* _Problem description_
Copy every one of the entries below word for word.

· · · ·

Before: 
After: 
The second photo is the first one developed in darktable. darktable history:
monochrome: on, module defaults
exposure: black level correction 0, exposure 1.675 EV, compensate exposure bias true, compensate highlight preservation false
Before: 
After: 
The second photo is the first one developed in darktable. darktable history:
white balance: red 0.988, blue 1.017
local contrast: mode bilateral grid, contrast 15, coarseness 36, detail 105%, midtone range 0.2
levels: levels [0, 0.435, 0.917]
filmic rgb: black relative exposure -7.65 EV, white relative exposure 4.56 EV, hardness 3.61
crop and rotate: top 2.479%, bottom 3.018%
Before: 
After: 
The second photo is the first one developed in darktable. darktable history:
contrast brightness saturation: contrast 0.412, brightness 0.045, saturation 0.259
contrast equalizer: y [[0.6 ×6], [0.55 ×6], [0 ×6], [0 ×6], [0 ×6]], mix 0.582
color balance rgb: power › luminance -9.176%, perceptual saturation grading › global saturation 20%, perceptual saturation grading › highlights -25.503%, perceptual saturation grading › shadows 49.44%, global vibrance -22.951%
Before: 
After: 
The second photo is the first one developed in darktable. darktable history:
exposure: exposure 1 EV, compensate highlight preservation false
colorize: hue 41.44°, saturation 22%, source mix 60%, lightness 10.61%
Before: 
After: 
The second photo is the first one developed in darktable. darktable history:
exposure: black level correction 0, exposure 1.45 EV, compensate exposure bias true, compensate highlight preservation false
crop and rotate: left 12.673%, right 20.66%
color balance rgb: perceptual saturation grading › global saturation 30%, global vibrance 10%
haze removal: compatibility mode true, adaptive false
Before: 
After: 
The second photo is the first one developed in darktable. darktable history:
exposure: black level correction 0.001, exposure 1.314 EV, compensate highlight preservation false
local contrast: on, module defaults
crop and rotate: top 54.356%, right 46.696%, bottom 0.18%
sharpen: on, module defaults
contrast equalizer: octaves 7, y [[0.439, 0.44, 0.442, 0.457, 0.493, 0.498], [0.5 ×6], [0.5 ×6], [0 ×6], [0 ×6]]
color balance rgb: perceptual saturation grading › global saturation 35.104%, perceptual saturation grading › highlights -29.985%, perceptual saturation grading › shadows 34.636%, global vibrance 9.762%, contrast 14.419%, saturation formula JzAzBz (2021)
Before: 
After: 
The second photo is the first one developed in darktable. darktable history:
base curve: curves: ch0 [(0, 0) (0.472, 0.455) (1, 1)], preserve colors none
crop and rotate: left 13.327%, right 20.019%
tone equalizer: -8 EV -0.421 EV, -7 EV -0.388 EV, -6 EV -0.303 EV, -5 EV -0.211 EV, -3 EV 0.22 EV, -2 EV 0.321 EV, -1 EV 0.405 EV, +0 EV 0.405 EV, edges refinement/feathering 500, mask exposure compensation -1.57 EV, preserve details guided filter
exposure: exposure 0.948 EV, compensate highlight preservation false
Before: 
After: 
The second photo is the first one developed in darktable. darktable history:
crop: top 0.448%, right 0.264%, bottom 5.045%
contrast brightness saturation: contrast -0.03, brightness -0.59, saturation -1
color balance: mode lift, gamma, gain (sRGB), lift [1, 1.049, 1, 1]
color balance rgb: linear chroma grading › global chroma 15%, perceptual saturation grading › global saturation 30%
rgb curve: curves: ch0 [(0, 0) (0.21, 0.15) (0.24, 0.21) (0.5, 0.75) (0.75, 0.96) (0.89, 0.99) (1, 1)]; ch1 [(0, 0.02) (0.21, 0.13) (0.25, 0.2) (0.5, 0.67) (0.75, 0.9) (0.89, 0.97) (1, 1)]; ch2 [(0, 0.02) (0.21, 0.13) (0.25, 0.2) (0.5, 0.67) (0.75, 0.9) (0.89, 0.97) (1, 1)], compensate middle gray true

· · · ·

* _Answer to the problem_
Before: 
After: 
The second photo is the first one developed in darktable. darktable history:
monochrome: on, module defaults
exposure: black level correction 0, exposure 1.675 EV, compensate exposure bias true, compensate highlight preservation false
Before: 
After: 
The second photo is the first one developed in darktable. darktable history:
white balance: red 0.988, blue 1.017
local contrast: mode bilateral grid, contrast 15, coarseness 36, detail 105%, midtone range 0.2
levels: levels [0, 0.435, 0.917]
filmic rgb: black relative exposure -7.65 EV, white relative exposure 4.56 EV, hardness 3.61
crop and rotate: top 2.479%, bottom 3.018%
Before: 
After: 
The second photo is the first one developed in darktable. darktable history:
contrast brightness saturation: contrast 0.412, brightness 0.045, saturation 0.259
contrast equalizer: y [[0.6 ×6], [0.55 ×6], [0 ×6], [0 ×6], [0 ×6]], mix 0.582
color balance rgb: power › luminance -9.176%, perceptual saturation grading › global saturation 20%, perceptual saturation grading › highlights -25.503%, perceptual saturation grading › shadows 49.44%, global vibrance -22.951%
Before: 
After: 
The second photo is the first one developed in darktable. darktable history:
exposure: exposure 1 EV, compensate highlight preservation false
colorize: hue 41.44°, saturation 22%, source mix 60%, lightness 10.61%
Before: 
After: 
The second photo is the first one developed in darktable. darktable history:
exposure: black level correction 0, exposure 1.45 EV, compensate exposure bias true, compensate highlight preservation false
crop and rotate: left 12.673%, right 20.66%
color balance rgb: perceptual saturation grading › global saturation 30%, global vibrance 10%
haze removal: compatibility mode true, adaptive false
Before: 
After: 
The second photo is the first one developed in darktable. darktable history:
exposure: black level correction 0.001, exposure 1.314 EV, compensate highlight preservation false
local contrast: on, module defaults
crop and rotate: top 54.356%, right 46.696%, bottom 0.18%
sharpen: on, module defaults
contrast equalizer: octaves 7, y [[0.439, 0.44, 0.442, 0.457, 0.493, 0.498], [0.5 ×6], [0.5 ×6], [0 ×6], [0 ×6]]
color balance rgb: perceptual saturation grading › global saturation 35.104%, perceptual saturation grading › highlights -29.985%, perceptual saturation grading › shadows 34.636%, global vibrance 9.762%, contrast 14.419%, saturation formula JzAzBz (2021)
Before: 
After: 
The second photo is the first one developed in darktable. darktable history:
base curve: curves: ch0 [(0, 0) (0.472, 0.455) (1, 1)], preserve colors none
crop and rotate: left 13.327%, right 20.019%
tone equalizer: -8 EV -0.421 EV, -7 EV -0.388 EV, -6 EV -0.303 EV, -5 EV -0.211 EV, -3 EV 0.22 EV, -2 EV 0.321 EV, -1 EV 0.405 EV, +0 EV 0.405 EV, edges refinement/feathering 500, mask exposure compensation -1.57 EV, preserve details guided filter
exposure: exposure 0.948 EV, compensate highlight preservation false
Before: 
After: 
The second photo is the first one developed in darktable. darktable history:
crop: top 0.448%, right 0.264%, bottom 5.045%
contrast brightness saturation: contrast -0.03, brightness -0.59, saturation -1
color balance: mode lift, gamma, gain (sRGB), lift [1, 1.049, 1, 1]
color balance rgb: linear chroma grading › global chroma 15%, perceptual saturation grading › global saturation 30%
rgb curve: curves: ch0 [(0, 0) (0.21, 0.15) (0.24, 0.21) (0.5, 0.75) (0.75, 0.96) (0.89, 0.99) (1, 1)]; ch1 [(0, 0.02) (0.21, 0.13) (0.25, 0.2) (0.5, 0.67) (0.75, 0.9) (0.89, 0.97) (1, 1)]; ch2 [(0, 0.02) (0.21, 0.13) (0.25, 0.2) (0.5, 0.67) (0.75, 0.9) (0.89, 0.97) (1, 1)], compensate middle gray true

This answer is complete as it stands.